WHAT YOU HAVE TO DO.
Reproduce the following lines verbatim, omitting the pictures from your reply.

DATA IN THIS EXERCISE.
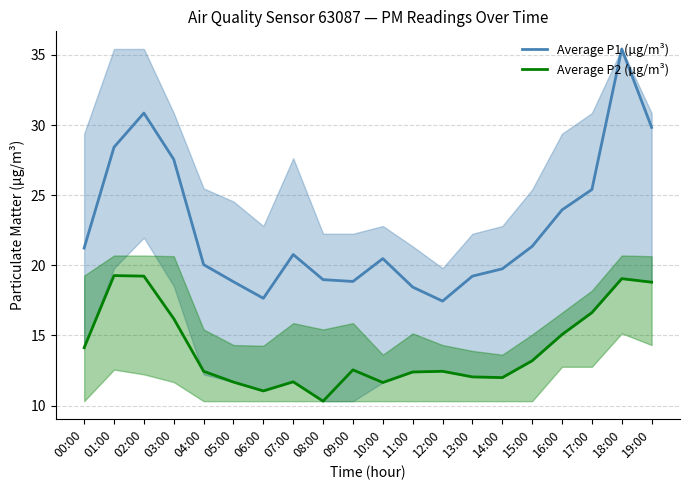

Is it true that Average P2 (µg/m³) equals 14.1 at 00:00?

True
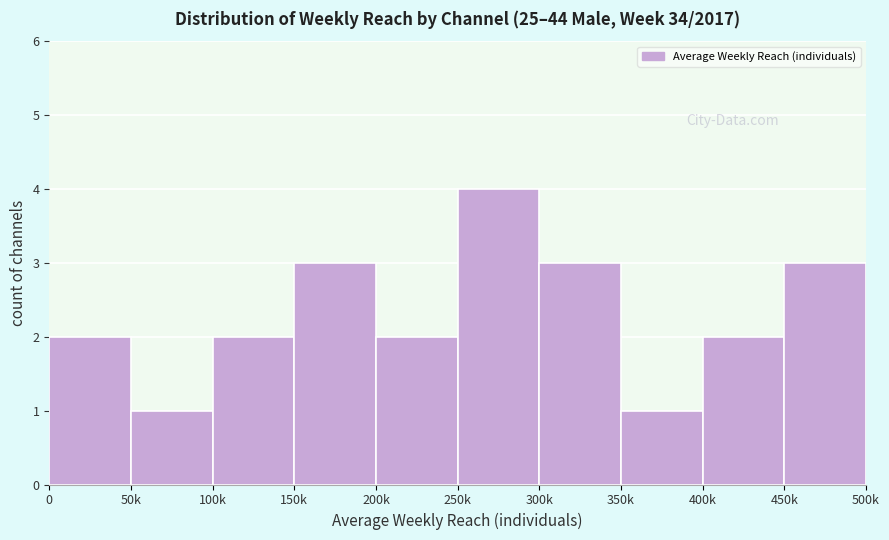

Reading right to left, extract all data points from this chart.

3	2	1	3	4	2	3	2	1	2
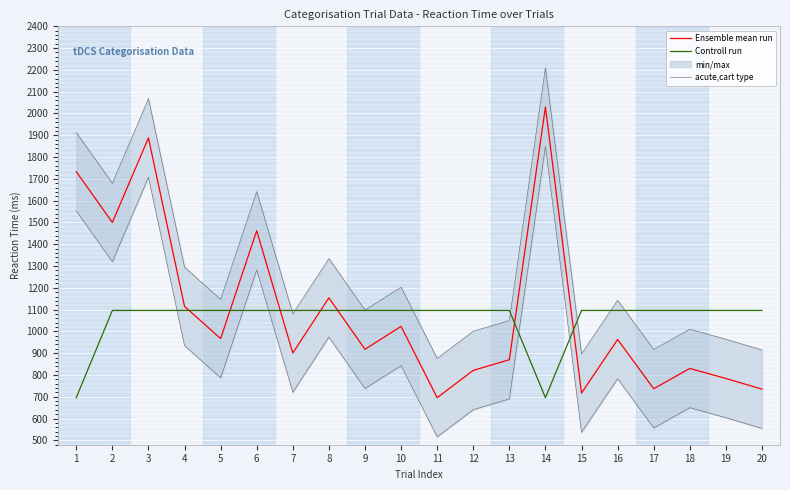

Which has a higher value, 13 or 19?

13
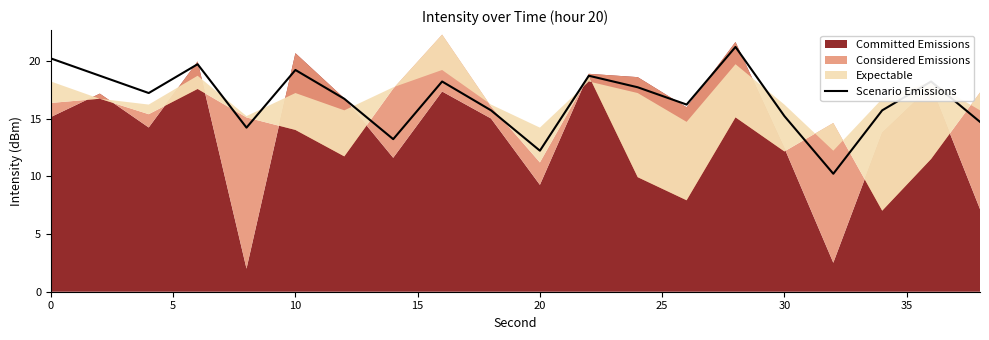

True or false: Scenario Emissions has a value of 15.2 at 30.

True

COMPLETED EXERCISE.
Is it true that Average P2 (µg/m³) equals 14.1 at 00:00?

True

Reading right to left, extract all data points from this chart.

3	2	1	3	4	2	3	2	1	2

Which has a higher value, 13 or 19?

13

True or false: Scenario Emissions has a value of 15.2 at 30.

True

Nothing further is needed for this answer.